Let $G$ be a group, $H$ be a subgroup of finite index and $A$ be a $G$-module.
I'm trying to understand the restriction map on homology $H_{j}(G,A)\to H_{j}(H,A)$ explicitly.
The first step would be to introduce a map $H_{j}(G,A)\to H_{j}(G,\operatorname{Ind}^{G}_{H}(A))$ and then use Shapiro.
We would like to induce this map functorially from a $G$-morphism \begin{equation} \tau\colon A\to\mathbb{Z}[G]\otimes_{\mathbb{Z}[H]}A=\operatorname{Ind}^{G}_{H}(A). \end{equation} Recall that the latter is a $G$-module by the general procedure of extending scalars.
According to Brown's Cohomology of Groups, the map $\tau$ should be \begin{equation} \tau(a)=\sum_{x\in G/H}x\otimes_{\small{H}}x^{-1}a \end{equation} (The notation here means $x$ varies over a fixed chosen system of representatives for $G/H$.)
Now, my question is: why is this a $G$-morphism? One the one hand, we have \begin{equation} \tau(ga)=\sum_{x\in G/H}x\otimes_{H}x^{-1}(ga). \end{equation} On the other hand, we have \begin{equation} g\tau(a)=\sum_{x\in G/H}g(x\otimes_{H}x^{-1}a)=\sum_{x\in G/H}gx\otimes_{H}x^{-1}a. \end{equation} Why are these two equal? I don't get it. Any help will be greatly appreciated. Thanks!
The morphism $\tau(a) = \sum_{x\in G/H}x\otimes_H x^{-1}a$ is independent of the choice of representatives $\{x \in G/H\}$ of $G/H$. Clearly if we have chosen another system of representatives $\{x'\in G/H\}$ then $x = x'h$ for some $h \in H$ and we have $\tau(a) = \sum_{x'\in G/H}x'\otimes_H x'^{-1}a = \sum_{x\in G/H}xh\otimes_H h^{-1}x^{-1}a = \sum_{x\in G/H}x\otimes_H x^{-1}a$.

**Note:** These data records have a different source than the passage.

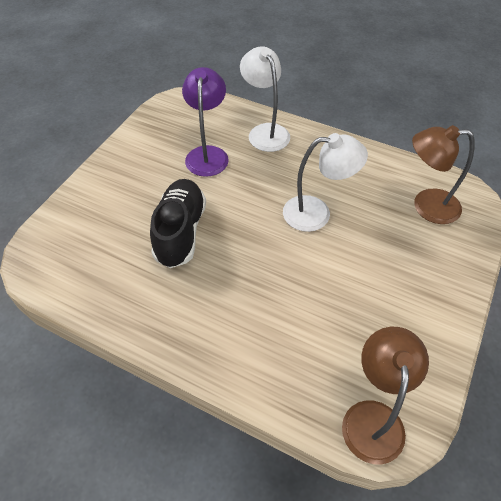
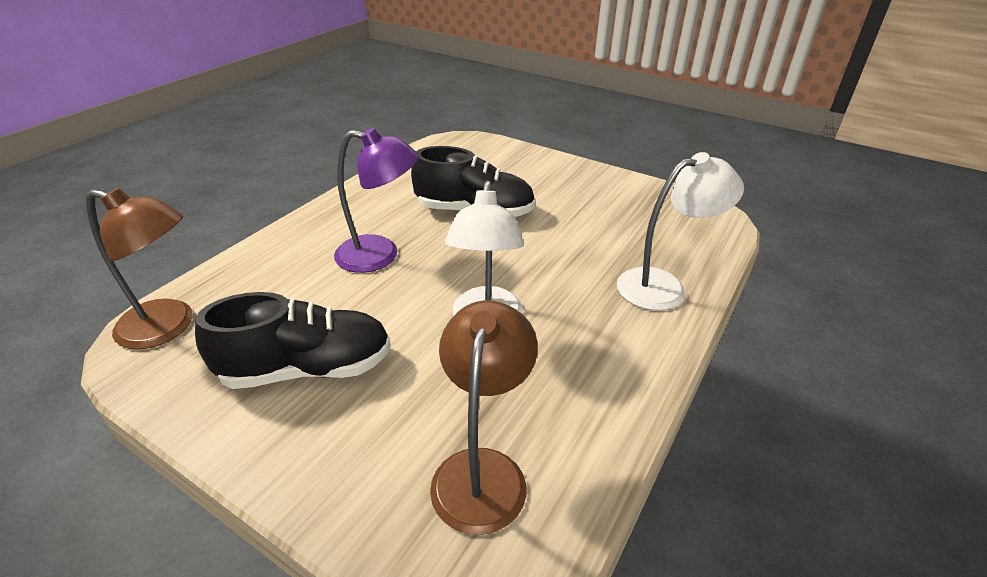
camera: 95 degrees right, 15 degrees down
(207, 154) = (606, 233): purple lamp -> purple lamp (380, 255)
(386, 302) = (307, 368): none -> black shoe

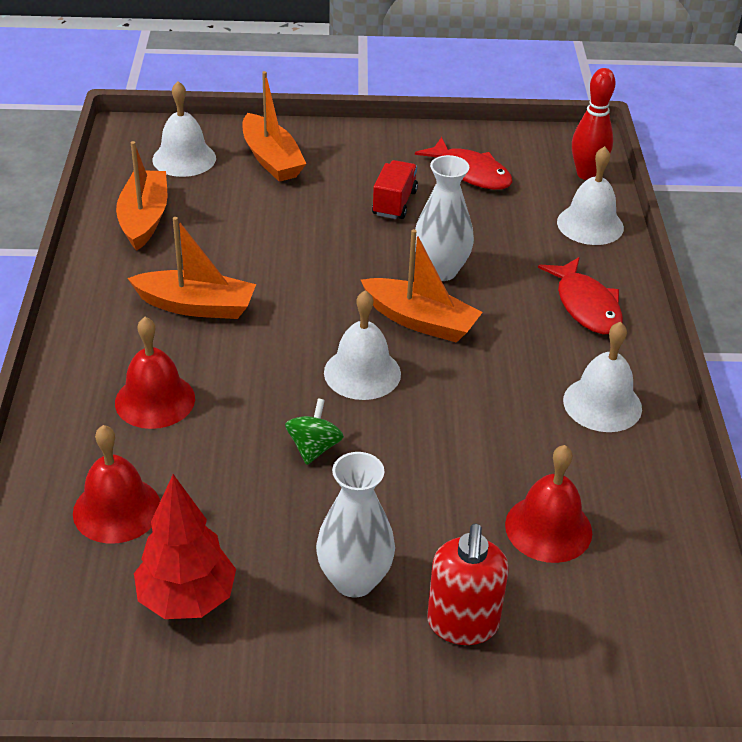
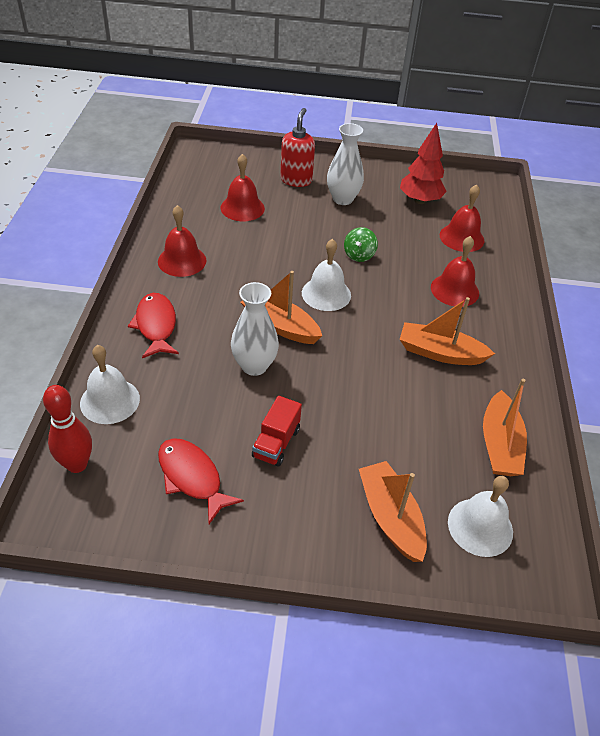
camera: 175 degrees left, 5 degrees up
(602, 404) = (182, 261): white bell -> red bell

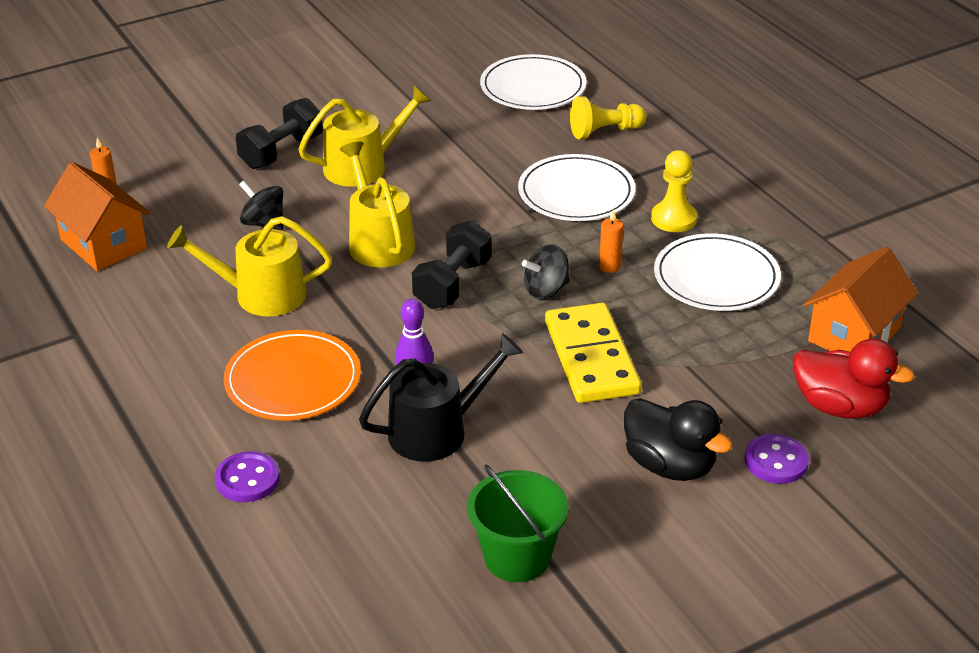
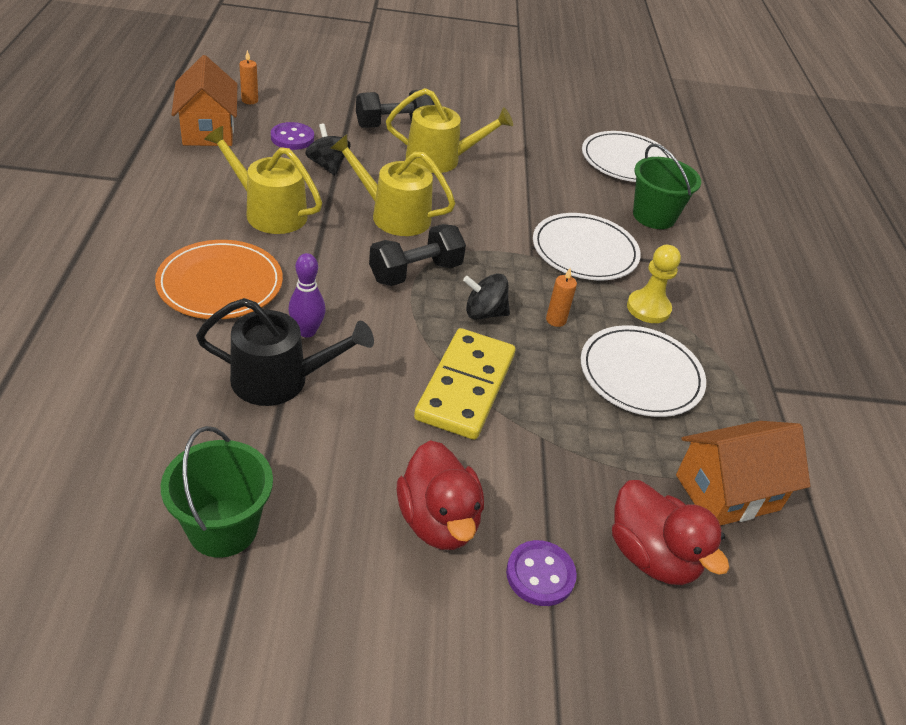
camera: 25 degrees right, 5 degrees up
(247, 479) = (102, 340): purple button -> purple button (292, 138)
(378, 242) = (394, 215): yellow watering can -> yellow watering can turned 75 degrees counterclockwise
(605, 131) = (654, 216): yellow pawn -> green bucket
(670, 465) = (438, 521): black duck -> red duck

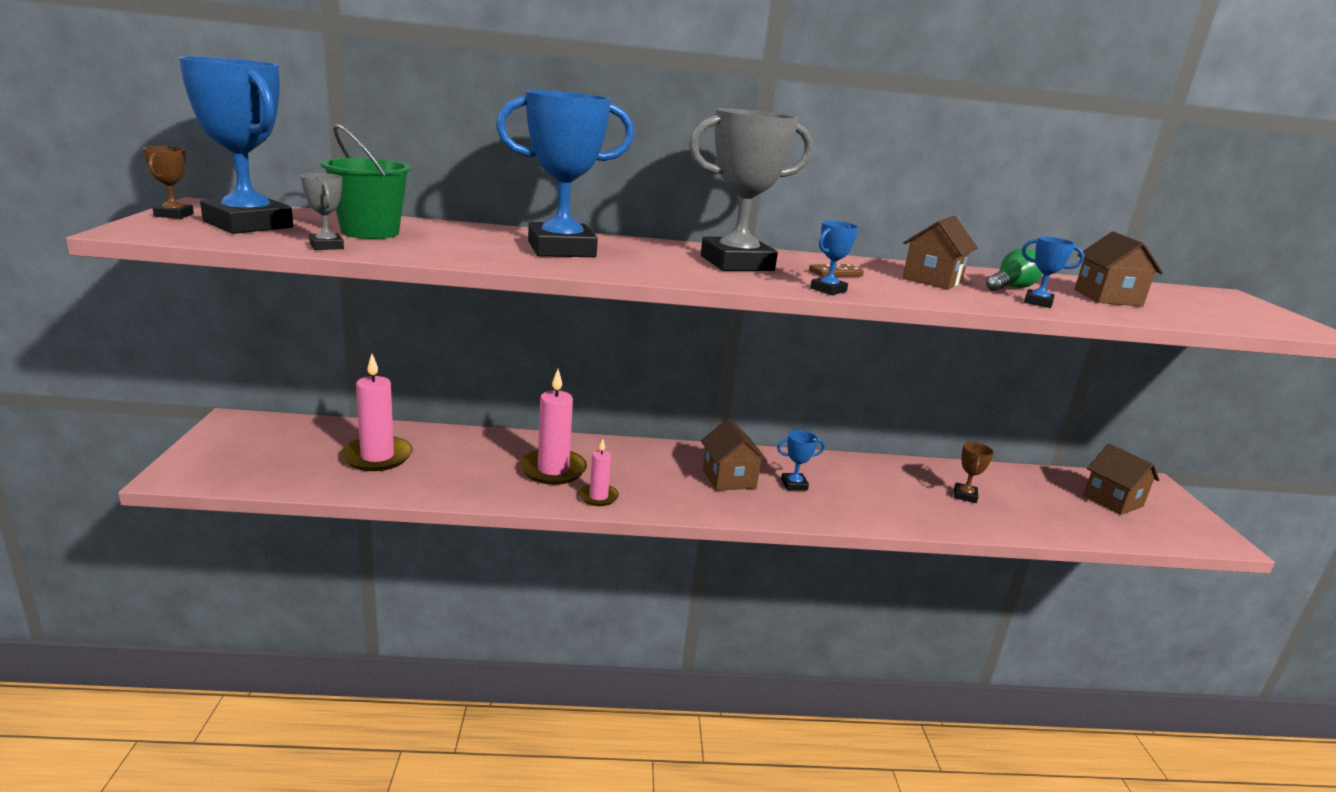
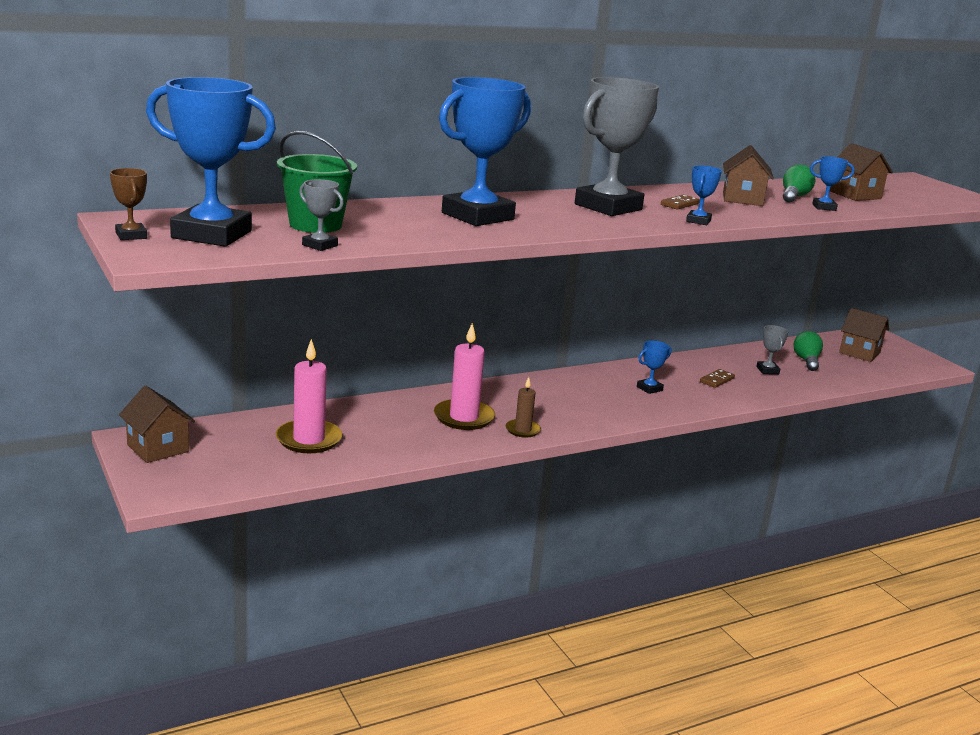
camera: 25 degrees left, 0 degrees up
(598, 497) = (522, 430): pink candle -> brown candle
(729, 479) = (600, 394): brown house -> brown house (158, 448)
(887, 493) = (717, 380): none -> brown domino
(965, 495) = (767, 370): brown trophy -> grey trophy
(1028, 495) = (806, 361): none -> green light bulb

On the other hand, if $\{x\in G/H\}$ is a system of representatives then $\{gx\in G/H\}$ is also a system of representatives for any $g\in G$. Therefore, $\tau(gx) = \sum_{x\in G/H}x\otimes_H x^{-1}(ga) = \sum_{x\in G/H}gx\otimes_H (gx)^{-1}(ga) = g\sum_{x\in G/H}x\otimes_Hx^{-1}a = g\tau(a)$.